STATED GOAL: Copy out every line of text in the rows below word for word, leaving out the pictures.

GIVEN RECORDS:
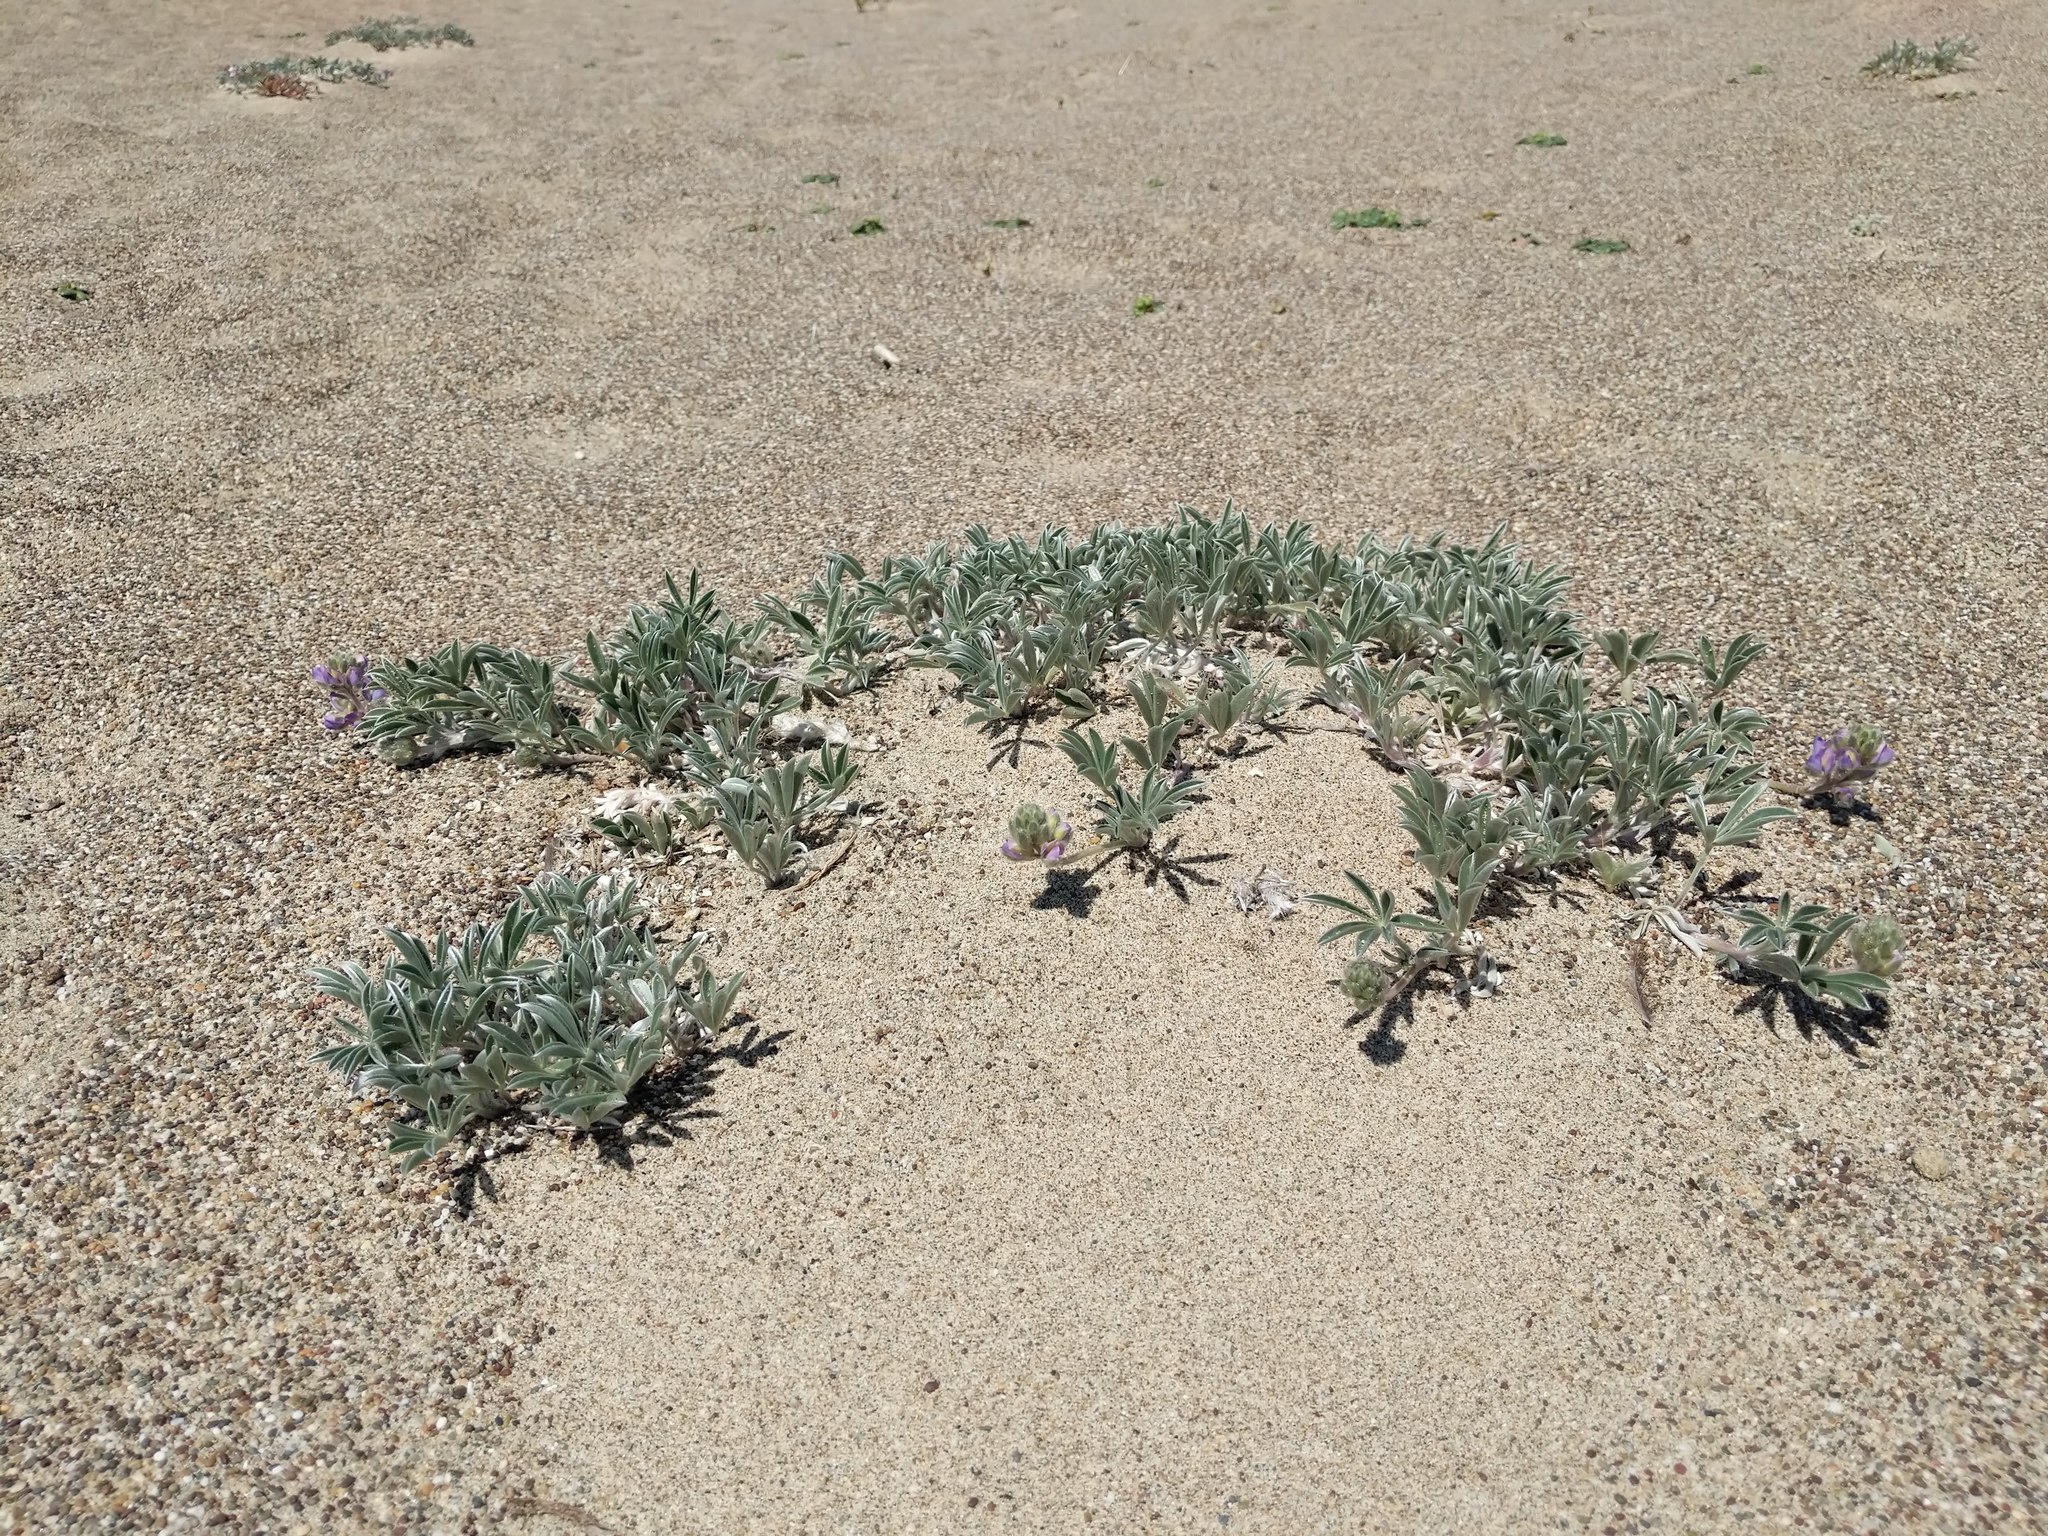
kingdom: Plantae
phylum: Tracheophyta
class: Magnoliopsida
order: Fabales
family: Fabaceae
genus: Lupinus
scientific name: Lupinus tidestromii
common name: Clover lupine
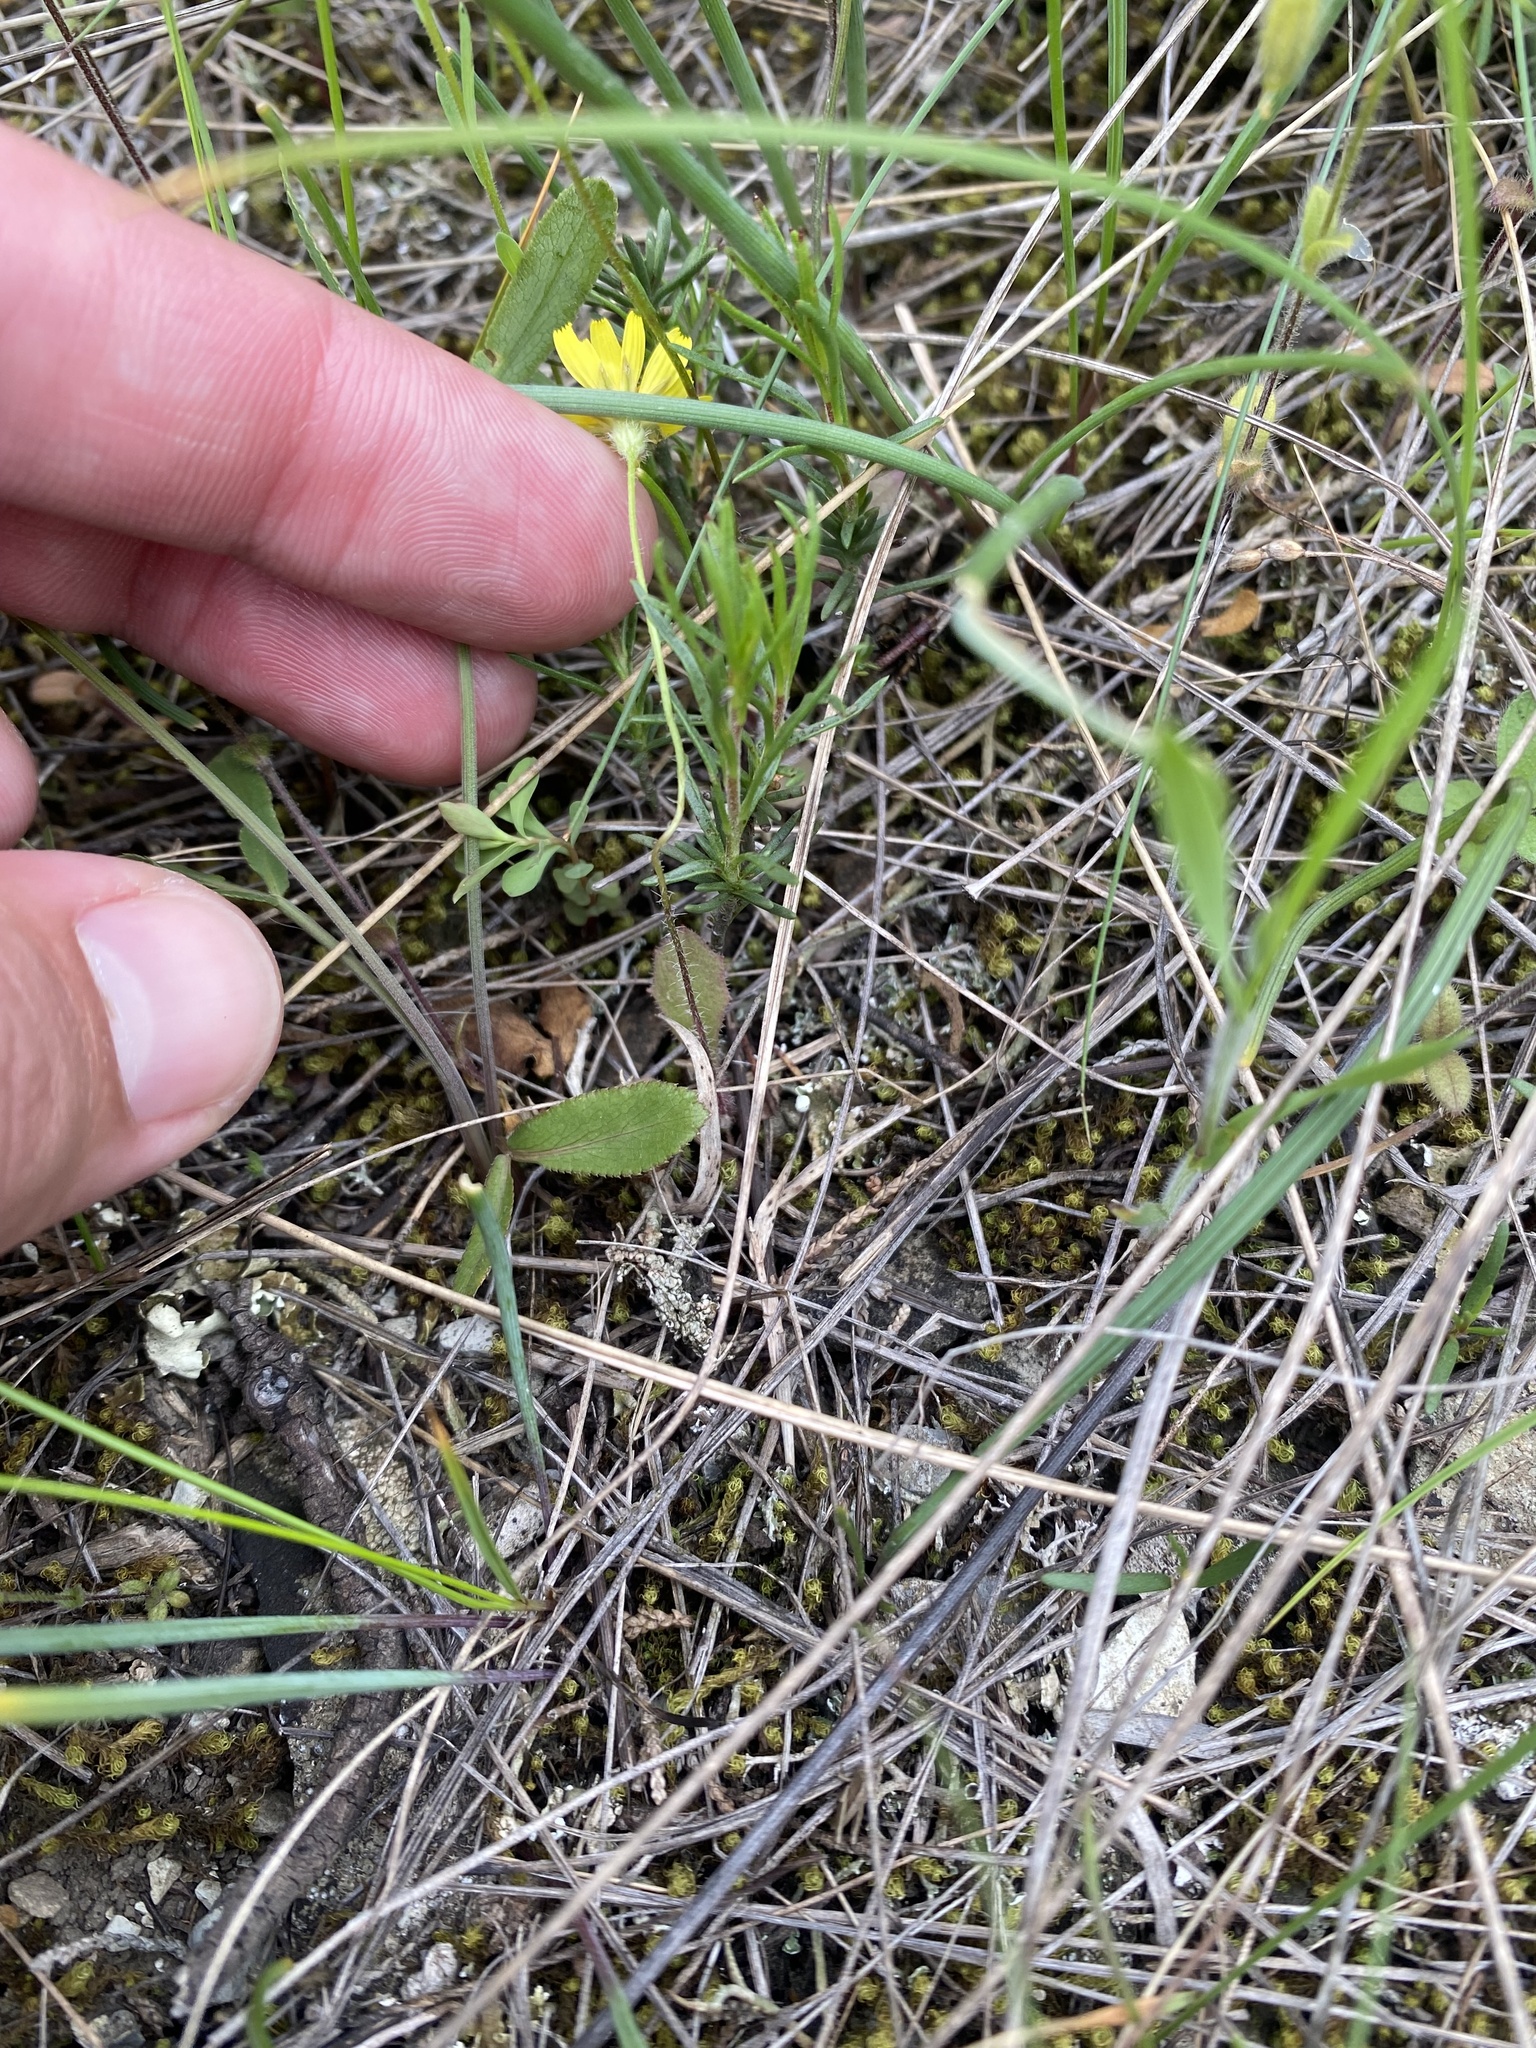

RIGHT ANSWER:
kingdom: Plantae
phylum: Tracheophyta
class: Magnoliopsida
order: Fabales
family: Fabaceae
genus: Lupinus
scientific name: Lupinus tidestromii
common name: Clover lupine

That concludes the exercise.